A outra arma. O quase pânico a apagara de sua cabeça. Se é que essa arma existia. Uma olhadela.
— O que Sheriam diria se soubesse que você e Leane não estavam nem um pouco perto de sair no tapa? — Siuan apenas a encarou. — Elas acham que vocês estão domesticadas, não é? Quanto mais você explode com alguém que não pode revidar, mais elas entendem como uma prova quando você faz de tudo para obedecer toda vez que uma Aes Sedai tosse. Um pouco de servilismo foi suficiente para fazê-las esquecer que vocês duas trabalharam juntas por anos? Ou vocês as convenceram de que ser estancadas transformou tudo, não só o rosto? Quando as Aes Sedai descobrirem que têm tramado pelas costas delas, que estão sendo manipuladas, vocês vão uivar mais alto que qualquer porca. — Nem uma piscada. Siuan não perderia a cabeça, deixando quaisquer confissões escaparem. Porém, houvera alguma coisa naquele breve olhar. Nynaeve tinha certeza. — Eu quero estudar você, e Leane, sempre que eu quiser. E Logain. — Talvez pudesse aprender algo com ele também. Homens eram diferentes. Seria como analisar o problema por outro ângulo. Não que fosse Curá-lo, mesmo que descobrisse como. Rand canalizar era necessário, mas ela não estava disposta a deixar outro homem no mundo capaz de manejar o Poder. — Se não, você pode esquecer o anel e Tel’aran’rhiod. — O que Siuan queria lá? Provavelmente, só revisitar algo que ao menos se parecesse com ser uma Aes Sedai. Nynaeve esmagou aquele resquício de misericórdia que se acendeu nela. — E se você fizer qualquer alegação de termos fingido ser Aes Sedai, não terei outra opção que não contar sobre você e Leane. Elayne e eu podemos até ficar desconfortáveis até a verdade aparecer, mas isso vai acontecer, e vai fazer vocês chorarem tanto quanto Faolain e Emara juntas.

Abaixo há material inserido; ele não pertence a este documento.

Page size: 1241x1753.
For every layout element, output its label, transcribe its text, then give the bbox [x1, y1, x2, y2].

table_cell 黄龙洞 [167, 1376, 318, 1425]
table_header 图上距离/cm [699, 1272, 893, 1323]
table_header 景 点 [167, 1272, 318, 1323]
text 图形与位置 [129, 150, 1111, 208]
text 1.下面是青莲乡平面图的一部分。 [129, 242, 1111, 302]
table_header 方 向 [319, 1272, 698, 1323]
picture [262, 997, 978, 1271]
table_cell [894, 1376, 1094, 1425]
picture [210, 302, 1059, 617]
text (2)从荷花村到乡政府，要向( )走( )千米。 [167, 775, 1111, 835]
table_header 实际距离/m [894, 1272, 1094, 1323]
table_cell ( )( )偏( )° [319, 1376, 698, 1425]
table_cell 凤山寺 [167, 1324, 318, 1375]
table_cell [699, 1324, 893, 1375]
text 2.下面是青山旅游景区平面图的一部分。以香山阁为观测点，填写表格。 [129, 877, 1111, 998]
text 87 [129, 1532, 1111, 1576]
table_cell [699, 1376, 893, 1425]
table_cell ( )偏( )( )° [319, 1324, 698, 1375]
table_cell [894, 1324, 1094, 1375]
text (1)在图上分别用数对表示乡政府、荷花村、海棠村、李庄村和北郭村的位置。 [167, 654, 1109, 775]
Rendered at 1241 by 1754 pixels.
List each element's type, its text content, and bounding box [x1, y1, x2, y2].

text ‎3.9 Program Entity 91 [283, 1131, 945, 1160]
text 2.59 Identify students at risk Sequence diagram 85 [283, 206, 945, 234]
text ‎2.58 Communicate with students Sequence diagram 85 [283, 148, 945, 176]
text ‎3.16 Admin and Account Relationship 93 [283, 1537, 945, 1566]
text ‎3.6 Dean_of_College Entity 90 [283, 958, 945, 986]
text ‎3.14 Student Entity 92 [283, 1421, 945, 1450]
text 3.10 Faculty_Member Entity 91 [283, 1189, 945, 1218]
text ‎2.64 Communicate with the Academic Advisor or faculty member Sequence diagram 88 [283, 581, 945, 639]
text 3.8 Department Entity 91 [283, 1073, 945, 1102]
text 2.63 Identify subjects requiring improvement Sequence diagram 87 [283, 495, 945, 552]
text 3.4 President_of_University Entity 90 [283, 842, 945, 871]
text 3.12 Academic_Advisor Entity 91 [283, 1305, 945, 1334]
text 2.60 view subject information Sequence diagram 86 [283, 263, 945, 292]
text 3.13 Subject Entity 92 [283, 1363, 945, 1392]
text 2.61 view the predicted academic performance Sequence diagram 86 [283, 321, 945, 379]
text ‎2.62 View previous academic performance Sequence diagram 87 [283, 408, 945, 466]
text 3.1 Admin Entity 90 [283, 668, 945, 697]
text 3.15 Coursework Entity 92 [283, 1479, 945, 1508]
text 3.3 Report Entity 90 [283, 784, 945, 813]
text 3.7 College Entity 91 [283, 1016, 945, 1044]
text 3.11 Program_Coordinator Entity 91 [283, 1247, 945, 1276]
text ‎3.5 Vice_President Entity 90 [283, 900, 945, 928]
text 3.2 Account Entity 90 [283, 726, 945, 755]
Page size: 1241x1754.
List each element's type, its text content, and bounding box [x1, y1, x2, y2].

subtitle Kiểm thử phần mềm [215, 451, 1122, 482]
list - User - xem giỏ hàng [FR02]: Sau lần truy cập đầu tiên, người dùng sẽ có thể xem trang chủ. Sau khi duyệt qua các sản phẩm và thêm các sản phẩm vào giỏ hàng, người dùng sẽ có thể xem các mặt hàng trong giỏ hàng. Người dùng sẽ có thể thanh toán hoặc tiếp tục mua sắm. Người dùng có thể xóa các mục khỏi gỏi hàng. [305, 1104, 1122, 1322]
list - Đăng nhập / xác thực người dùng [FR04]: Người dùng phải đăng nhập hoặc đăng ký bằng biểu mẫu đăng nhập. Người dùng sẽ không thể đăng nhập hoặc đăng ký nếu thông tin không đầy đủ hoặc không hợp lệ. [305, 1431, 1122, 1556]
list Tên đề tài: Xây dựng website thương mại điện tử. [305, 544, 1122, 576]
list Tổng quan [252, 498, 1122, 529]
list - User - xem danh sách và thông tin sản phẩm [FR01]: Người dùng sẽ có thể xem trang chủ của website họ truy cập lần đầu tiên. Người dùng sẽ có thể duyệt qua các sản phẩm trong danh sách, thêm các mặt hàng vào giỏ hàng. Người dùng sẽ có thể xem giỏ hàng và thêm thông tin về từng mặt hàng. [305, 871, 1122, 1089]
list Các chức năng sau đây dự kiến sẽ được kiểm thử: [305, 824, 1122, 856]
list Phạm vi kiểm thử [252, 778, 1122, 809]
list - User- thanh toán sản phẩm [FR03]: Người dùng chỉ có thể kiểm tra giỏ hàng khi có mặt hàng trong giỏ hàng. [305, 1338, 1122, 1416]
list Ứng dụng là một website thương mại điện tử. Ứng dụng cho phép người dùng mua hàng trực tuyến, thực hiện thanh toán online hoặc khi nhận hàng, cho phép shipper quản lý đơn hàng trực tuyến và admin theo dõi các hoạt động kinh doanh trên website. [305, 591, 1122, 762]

O silêncio se estendeu. Como a outra mulher conseguia parecer tão calma? Nynaeve sempre pensara que tinha a ver com o fato de ela ser Aes Sedai. Sua boca estava seca, e era a única parte do corpo assim. Se estivesse errada, se Siuan estivesse disposta a pagar para ver, ela sabia quem estaria chorando.
Por fim, Siuan resmungou:
— Espero que Moiraine tenha conseguido manter Egwene mais sob controle que isso. — Nynaeve não entendeu, mas mal teve tempo para pensar a respeito. No instante seguinte, a outra mulher já estava se inclinando para a frente com a mão estendida. — Você guarda os meus segredos e eu guardo os seus. Me ensine a usar o anel e poderá estudar tudo o que quiser sobre estancamentos e amansamentos.